Minnesota Reels from Political Assassinations
- DFL - Senate District 25
- Jun 30
- 2 min read
Updated: Jul 28

Saturday, June 14 was a grim day for Minnesotans. Many woke to hear that an assassin had shot Senator John Hoffman and his wife Yvette Hoffman at their house in Champlin and then Speaker Emerita Melissa and her husband Mark Hortman at their house in Brooklyn Park. We found out an hour or two later that the Hoffmans had survived the shooting, but the Hortmans had not. A huge police manhunt followed, and Vance Boelter was arrested Sunday night. He appears to have acted alone.
There’s been plenty of news coverage on these crimes and we won’t repeat that here. We want to say something about the victims.

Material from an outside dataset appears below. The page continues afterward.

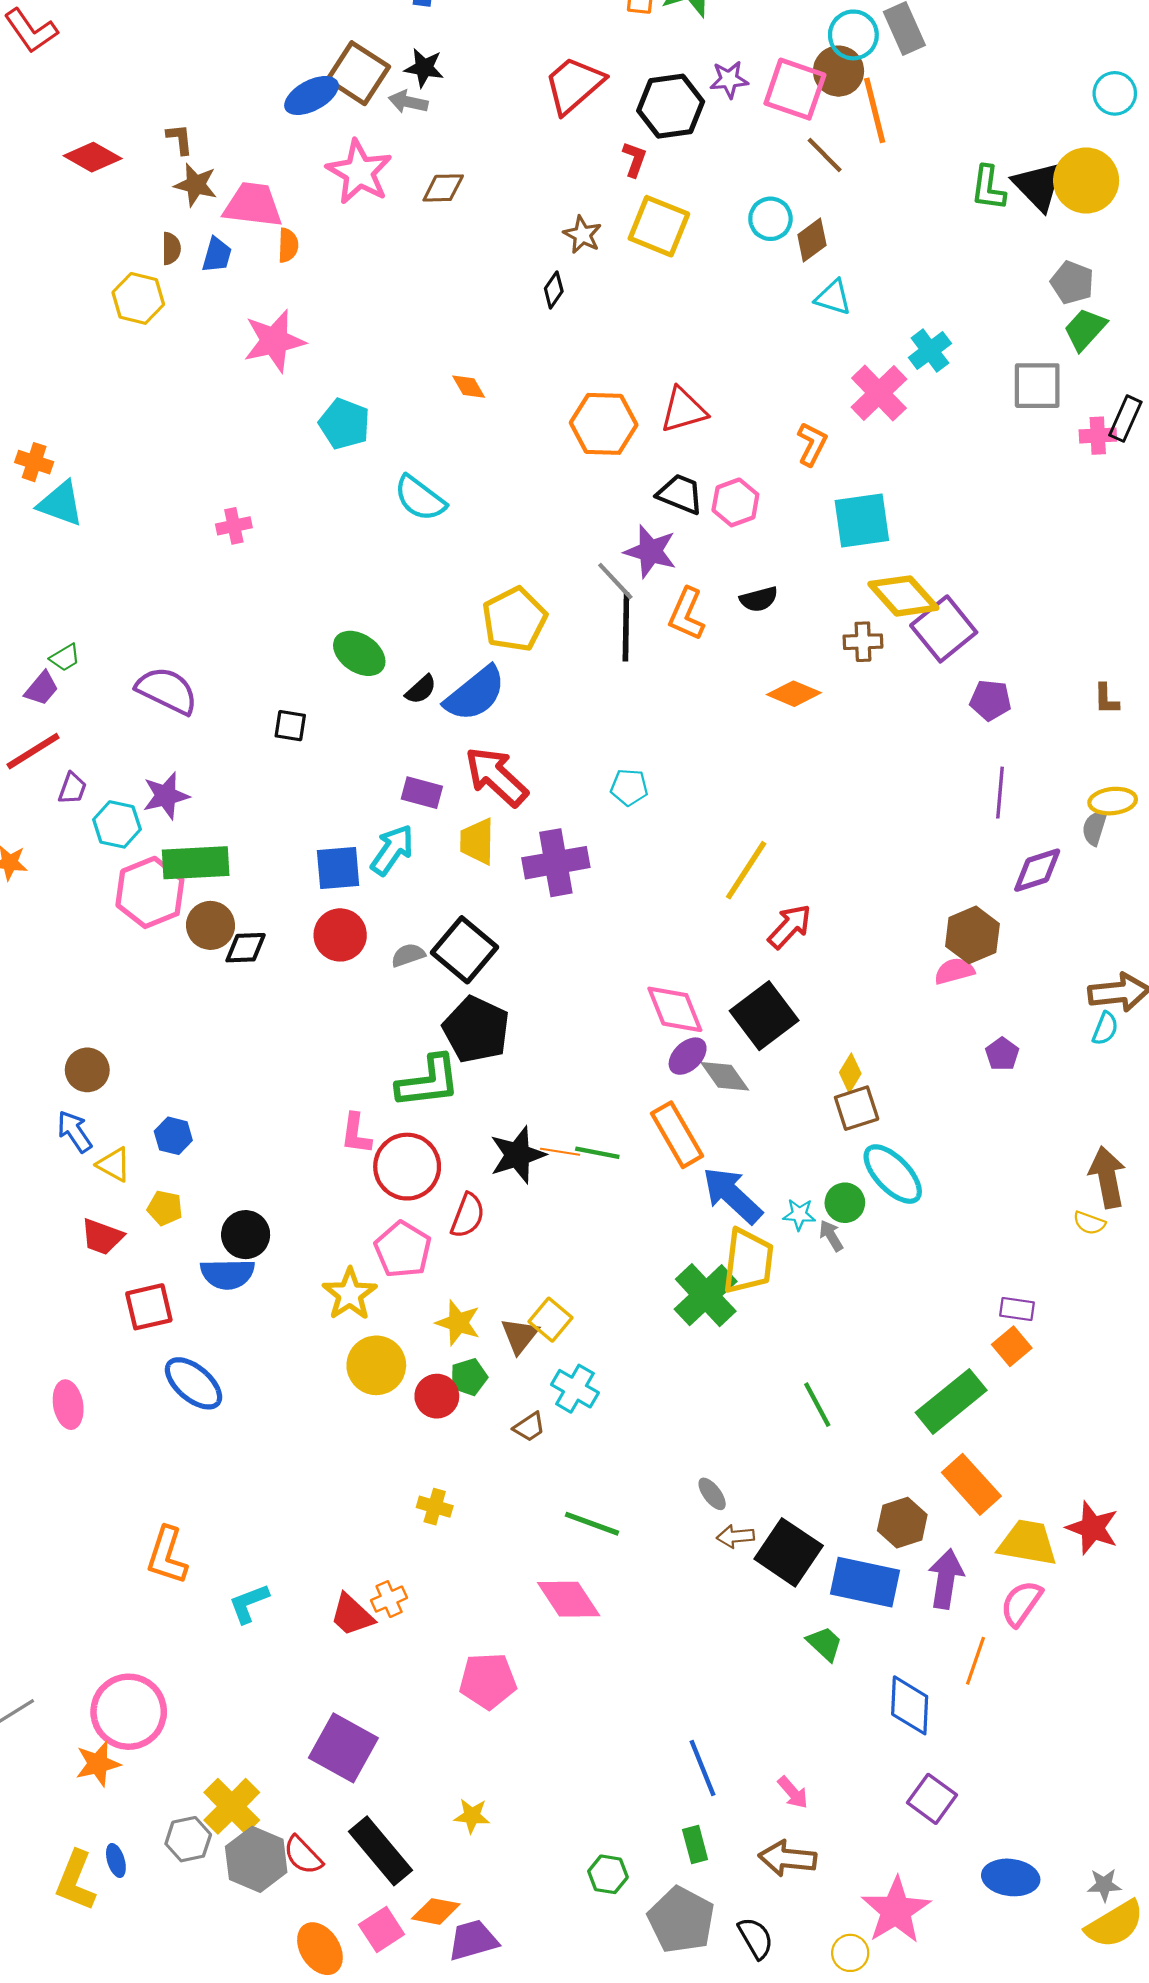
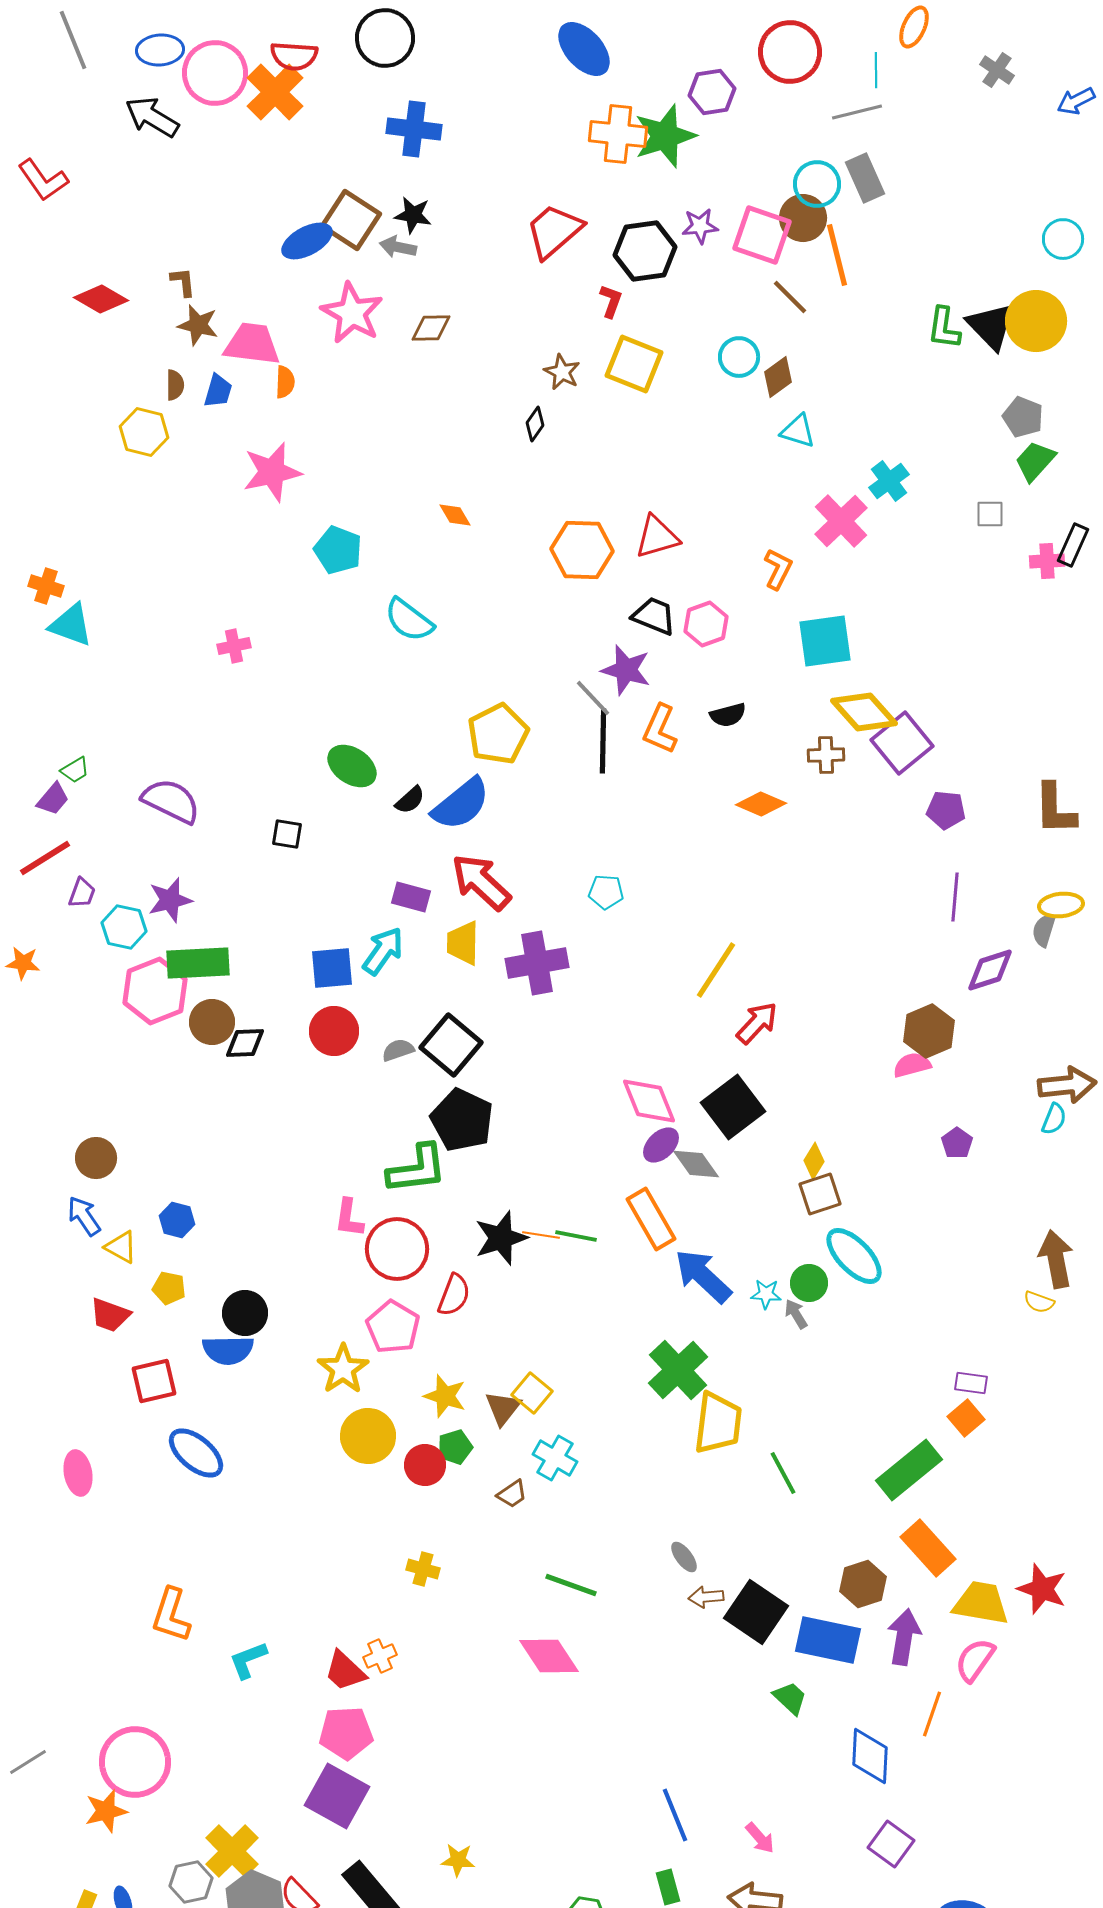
gray square: (1037, 386) -> (990, 514), size x0.6
brown L-shape: (1106, 699) -> (1055, 809), size x1.8
yellow trapezoid: (748, 1261) -> (718, 1423), moved
pink pentagon: (488, 1681) -> (346, 1733), moved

Melissa Hortman was elected to the Minnesota House in 2004 on her third try for the seat. She succeeded Paul Thissen as Minority Leader for the DFL House Caucus in 2017. When the DFL won back the majority in 2018, she was elected Speaker when the House convened in 2019. She would be speaker for the next three legislative cycles and was in charge of the House during the amazing 2023-24 legislative session where so many DFL initiatives were enacted into law.
This year, with the House tied 67-67, she, as the leader of the DFL caucus, volunteered to let Lisa Demuth, the leader of the Republican House Caucus, to become Speaker in exchange for a power-sharing agreement that would protect the seat of a DFL member that the Republicans were threatening to unseat. She led negotiations with Republicans over bills that needed high-level agreement. This included dealing with Republicans’ insistence on removing public insurance coverage from adult undocumented immigrants without which they would let parts of the Minnesota government shut down. When that became part of the final agreement for the special session, she agreed to be the one DFL vote needed to pass that bill.
Hortman was the longest-serving leader of the DFL House Caucus in its 81-year history. She and her husband leave an adult son and daughter. Their son lives in Rochester.
John Hoffman was elected to the Senate in 2012 and has been a strong advocate for the disabled in the thirteen years in the Senate. He has chaired the Human Services Committee since 2023. Senator Hoffman and his wife, Yvette, are in stable condition and are recovering from physical injuries and emotional trauma.
Political violence in the United States is trending up because of dehumanizing political rhetoric, extreme policies and the proliferation of misinformation online and in social media. We condemn the use of political violence and causes of it.